Gogolak was second in AFL scoring his first two seasons, hitting a pro-record 28 field goals (over 14 games) in 1965. But after that season, the NFL’s New York Giants, who had converted only four of 26 field goal attempts that season, violated an unwritten rule and signed a player from the rival league. They gave Gogolak a three-year $96,000 contract, the most ever paid to a kicker.

— But while most AFL owners were furious about the signing, Al Davis, who owned the Oakland Raiders and was league commissioner, concluded, “We just got our merger … if we go out and sign their players, we’ll destroy them and they’ll come to the table.”

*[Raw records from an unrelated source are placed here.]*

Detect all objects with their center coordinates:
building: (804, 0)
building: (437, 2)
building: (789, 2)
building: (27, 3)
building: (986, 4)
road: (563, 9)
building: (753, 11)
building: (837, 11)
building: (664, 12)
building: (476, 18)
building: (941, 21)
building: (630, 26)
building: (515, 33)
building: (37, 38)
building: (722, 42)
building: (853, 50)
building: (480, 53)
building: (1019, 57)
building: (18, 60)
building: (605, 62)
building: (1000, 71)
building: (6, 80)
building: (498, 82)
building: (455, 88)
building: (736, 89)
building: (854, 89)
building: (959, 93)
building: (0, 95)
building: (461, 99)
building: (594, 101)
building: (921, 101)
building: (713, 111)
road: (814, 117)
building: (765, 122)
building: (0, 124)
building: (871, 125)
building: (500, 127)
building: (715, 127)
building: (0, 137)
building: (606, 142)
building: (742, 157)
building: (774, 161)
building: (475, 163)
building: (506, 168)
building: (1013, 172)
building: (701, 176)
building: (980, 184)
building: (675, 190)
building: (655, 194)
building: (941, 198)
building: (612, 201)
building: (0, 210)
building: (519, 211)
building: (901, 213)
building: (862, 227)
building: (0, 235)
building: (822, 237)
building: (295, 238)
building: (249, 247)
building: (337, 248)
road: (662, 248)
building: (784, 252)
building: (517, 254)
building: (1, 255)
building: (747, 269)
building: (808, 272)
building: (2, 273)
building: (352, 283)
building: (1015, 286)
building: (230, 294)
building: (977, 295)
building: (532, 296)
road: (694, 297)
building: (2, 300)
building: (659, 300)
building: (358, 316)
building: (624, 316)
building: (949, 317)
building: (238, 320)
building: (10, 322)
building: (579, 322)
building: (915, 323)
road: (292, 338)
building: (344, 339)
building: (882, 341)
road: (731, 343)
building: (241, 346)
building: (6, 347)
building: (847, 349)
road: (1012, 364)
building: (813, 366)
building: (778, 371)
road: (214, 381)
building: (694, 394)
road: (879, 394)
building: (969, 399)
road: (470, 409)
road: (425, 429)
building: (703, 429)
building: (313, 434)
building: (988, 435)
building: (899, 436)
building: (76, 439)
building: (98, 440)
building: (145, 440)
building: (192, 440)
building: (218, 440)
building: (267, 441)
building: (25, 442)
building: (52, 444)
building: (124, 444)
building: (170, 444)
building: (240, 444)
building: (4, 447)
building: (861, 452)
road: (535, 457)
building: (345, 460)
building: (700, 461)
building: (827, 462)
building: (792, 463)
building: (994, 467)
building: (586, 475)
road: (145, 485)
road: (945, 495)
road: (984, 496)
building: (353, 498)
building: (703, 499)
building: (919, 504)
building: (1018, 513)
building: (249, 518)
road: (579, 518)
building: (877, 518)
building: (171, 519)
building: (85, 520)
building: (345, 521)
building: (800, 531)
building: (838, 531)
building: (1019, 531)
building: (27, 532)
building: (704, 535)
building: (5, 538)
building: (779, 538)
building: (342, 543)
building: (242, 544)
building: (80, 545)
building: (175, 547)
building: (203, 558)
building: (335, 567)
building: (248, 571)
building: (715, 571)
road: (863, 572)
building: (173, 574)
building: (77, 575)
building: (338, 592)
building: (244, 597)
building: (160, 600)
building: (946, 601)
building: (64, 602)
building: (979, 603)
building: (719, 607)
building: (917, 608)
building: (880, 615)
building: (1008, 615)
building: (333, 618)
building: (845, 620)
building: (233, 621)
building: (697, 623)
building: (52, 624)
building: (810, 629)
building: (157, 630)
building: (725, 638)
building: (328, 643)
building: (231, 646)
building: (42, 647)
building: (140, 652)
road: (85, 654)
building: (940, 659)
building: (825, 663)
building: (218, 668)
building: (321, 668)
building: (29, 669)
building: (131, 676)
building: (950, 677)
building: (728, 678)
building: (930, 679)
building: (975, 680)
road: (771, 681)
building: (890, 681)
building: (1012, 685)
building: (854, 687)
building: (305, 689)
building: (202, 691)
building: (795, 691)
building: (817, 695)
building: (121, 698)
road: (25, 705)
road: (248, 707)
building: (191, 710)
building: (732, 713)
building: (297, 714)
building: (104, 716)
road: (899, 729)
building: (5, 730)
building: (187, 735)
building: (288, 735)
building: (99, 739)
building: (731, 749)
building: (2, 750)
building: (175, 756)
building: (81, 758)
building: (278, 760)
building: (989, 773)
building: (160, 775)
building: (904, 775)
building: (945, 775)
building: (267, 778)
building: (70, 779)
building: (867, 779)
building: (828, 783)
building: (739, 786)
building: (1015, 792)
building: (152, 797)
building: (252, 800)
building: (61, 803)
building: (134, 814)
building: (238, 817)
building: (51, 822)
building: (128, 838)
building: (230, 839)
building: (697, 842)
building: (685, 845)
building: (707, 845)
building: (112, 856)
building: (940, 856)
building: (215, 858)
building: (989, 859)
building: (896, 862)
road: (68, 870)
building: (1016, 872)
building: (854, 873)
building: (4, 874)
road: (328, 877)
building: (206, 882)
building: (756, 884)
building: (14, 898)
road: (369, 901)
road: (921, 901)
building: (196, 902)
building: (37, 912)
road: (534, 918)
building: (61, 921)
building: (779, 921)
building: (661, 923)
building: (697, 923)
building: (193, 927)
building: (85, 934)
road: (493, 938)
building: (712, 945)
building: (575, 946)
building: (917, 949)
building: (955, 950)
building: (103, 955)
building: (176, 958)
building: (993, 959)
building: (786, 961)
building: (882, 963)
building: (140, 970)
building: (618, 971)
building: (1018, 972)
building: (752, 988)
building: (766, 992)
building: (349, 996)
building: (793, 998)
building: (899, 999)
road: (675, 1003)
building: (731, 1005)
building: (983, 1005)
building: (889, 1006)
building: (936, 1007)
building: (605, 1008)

MacCambridge called the hijacking of Gogolak, “arguably the single most proactive act of the decade (1960s) in the war between the leagues.”

— Equally interesting were the merger talks. Lamar Hunt, founder of the AFL and owner of the Dallas Texans, who eventually became the Kansas City Chiefs, wanted the two leagues to merge, but his own commissioner, Davis, wanted to fight the NFL.

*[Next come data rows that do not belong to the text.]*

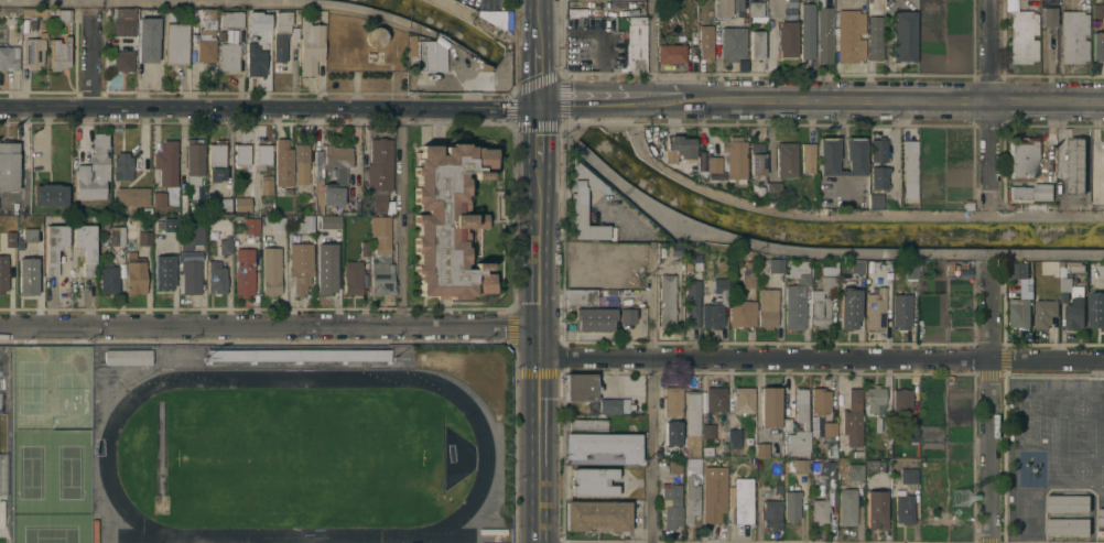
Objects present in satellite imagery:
building: (729, 8)
building: (35, 10)
building: (757, 10)
building: (1098, 10)
building: (207, 13)
building: (63, 14)
building: (1048, 16)
building: (230, 18)
building: (499, 18)
building: (124, 21)
building: (260, 22)
building: (42, 24)
building: (807, 30)
building: (294, 32)
building: (42, 34)
building: (230, 34)
building: (825, 34)
building: (220, 35)
building: (280, 35)
building: (375, 36)
storage tank: (375, 36)
building: (851, 36)
building: (903, 36)
building: (1023, 36)
building: (1074, 36)
building: (146, 38)
building: (787, 38)
building: (874, 39)
building: (706, 41)
building: (176, 43)
building: (733, 43)
building: (205, 44)
building: (756, 44)
building: (634, 45)
building: (1098, 46)
building: (310, 47)
building: (34, 51)
building: (60, 53)
road: (538, 53)
road: (651, 53)
building: (671, 53)
building: (228, 56)
building: (254, 57)
building: (8, 59)
road: (95, 59)
building: (429, 59)
building: (124, 60)
road: (989, 102)
road: (821, 106)
road: (269, 107)
road: (891, 143)
building: (678, 147)
building: (878, 149)
building: (242, 152)
building: (263, 153)
building: (828, 156)
building: (854, 156)
building: (1022, 156)
building: (194, 157)
building: (735, 157)
building: (807, 157)
building: (757, 158)
building: (786, 159)
building: (216, 161)
building: (166, 162)
building: (283, 162)
building: (301, 162)
building: (713, 163)
building: (380, 164)
building: (1076, 164)
building: (9, 165)
building: (122, 166)
building: (909, 168)
building: (94, 169)
building: (330, 175)
building: (878, 177)
building: (266, 184)
building: (772, 188)
building: (756, 190)
building: (1032, 191)
building: (50, 194)
building: (132, 195)
building: (158, 198)
building: (873, 201)
building: (242, 203)
building: (379, 203)
building: (224, 204)
building: (310, 208)
building: (578, 208)
building: (348, 211)
road: (785, 211)
road: (1041, 216)
road: (399, 219)
road: (539, 219)
building: (449, 221)
building: (278, 223)
building: (329, 224)
building: (251, 225)
building: (306, 225)
building: (191, 233)
building: (117, 235)
building: (27, 236)
building: (144, 236)
building: (10, 240)
building: (225, 245)
building: (54, 246)
building: (86, 246)
building: (364, 248)
building: (750, 254)
building: (774, 264)
building: (300, 266)
building: (382, 266)
building: (920, 266)
building: (1076, 266)
building: (854, 267)
building: (325, 268)
building: (1101, 268)
building: (1019, 269)
building: (271, 270)
building: (911, 270)
building: (163, 271)
building: (244, 272)
building: (3, 273)
building: (135, 273)
building: (886, 273)
building: (28, 275)
building: (748, 275)
building: (191, 276)
building: (352, 276)
building: (216, 277)
building: (109, 279)
building: (720, 285)
building: (795, 294)
building: (581, 297)
building: (667, 300)
building: (693, 301)
building: (821, 303)
building: (1074, 303)
building: (767, 307)
building: (847, 307)
building: (875, 309)
building: (1096, 309)
building: (901, 311)
building: (1045, 312)
building: (742, 313)
building: (1019, 313)
building: (712, 315)
building: (627, 316)
building: (594, 319)
road: (269, 330)
road: (540, 345)
building: (360, 355)
building: (128, 356)
road: (822, 362)
building: (581, 387)
building: (1103, 388)
road: (653, 395)
building: (716, 397)
building: (875, 398)
building: (821, 399)
building: (743, 400)
building: (902, 400)
building: (672, 401)
building: (612, 406)
building: (770, 406)
building: (801, 407)
road: (991, 407)
building: (930, 408)
building: (671, 417)
building: (853, 418)
building: (692, 423)
building: (587, 424)
building: (787, 424)
building: (867, 426)
building: (829, 428)
building: (709, 431)
building: (672, 432)
building: (911, 433)
building: (734, 434)
building: (798, 443)
building: (604, 445)
building: (761, 449)
building: (707, 450)
road: (539, 451)
building: (857, 453)
track: (483, 456)
park: (296, 458)
building: (689, 463)
building: (799, 465)
building: (872, 465)
building: (674, 466)
building: (825, 469)
building: (854, 471)
building: (908, 475)
building: (594, 481)
building: (777, 488)
building: (692, 496)
building: (713, 498)
building: (743, 500)
building: (1067, 502)
building: (672, 504)
building: (792, 505)
building: (847, 506)
building: (903, 507)
building: (875, 508)
building: (820, 510)
building: (598, 514)
building: (772, 514)
building: (1100, 516)
building: (1067, 525)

Thus, Hunt, when meeting with the established league, brought only Wilson and the Boston Patriots’ Billy Sullivan and never told Davis. The NFL countered with Tex Schramm (Dallas Cowboys), Carroll Rosenbloom (Baltimore Colts) and Dan Reeves (L.A. Rams) and those half-dozen owners hammered out a merger deal, though it took months.

— Finally, even after the merger, owners couldn’t agree on how the divisions should be aligned, especially the AFC East. Finally, NFL commissioner Pete Rozelle put the five most popular alignments in a vase and his secretary pulled out the slip that listed this division: Baltimore, Boston, Buffalo, Miami (Dolphins) and the New York Jets.

Eventually, the Patriots dumped the name Boston for New England and the Colts moved from Baltimore to Indianapolis, but those five teams comprised the AFC East for 31 years.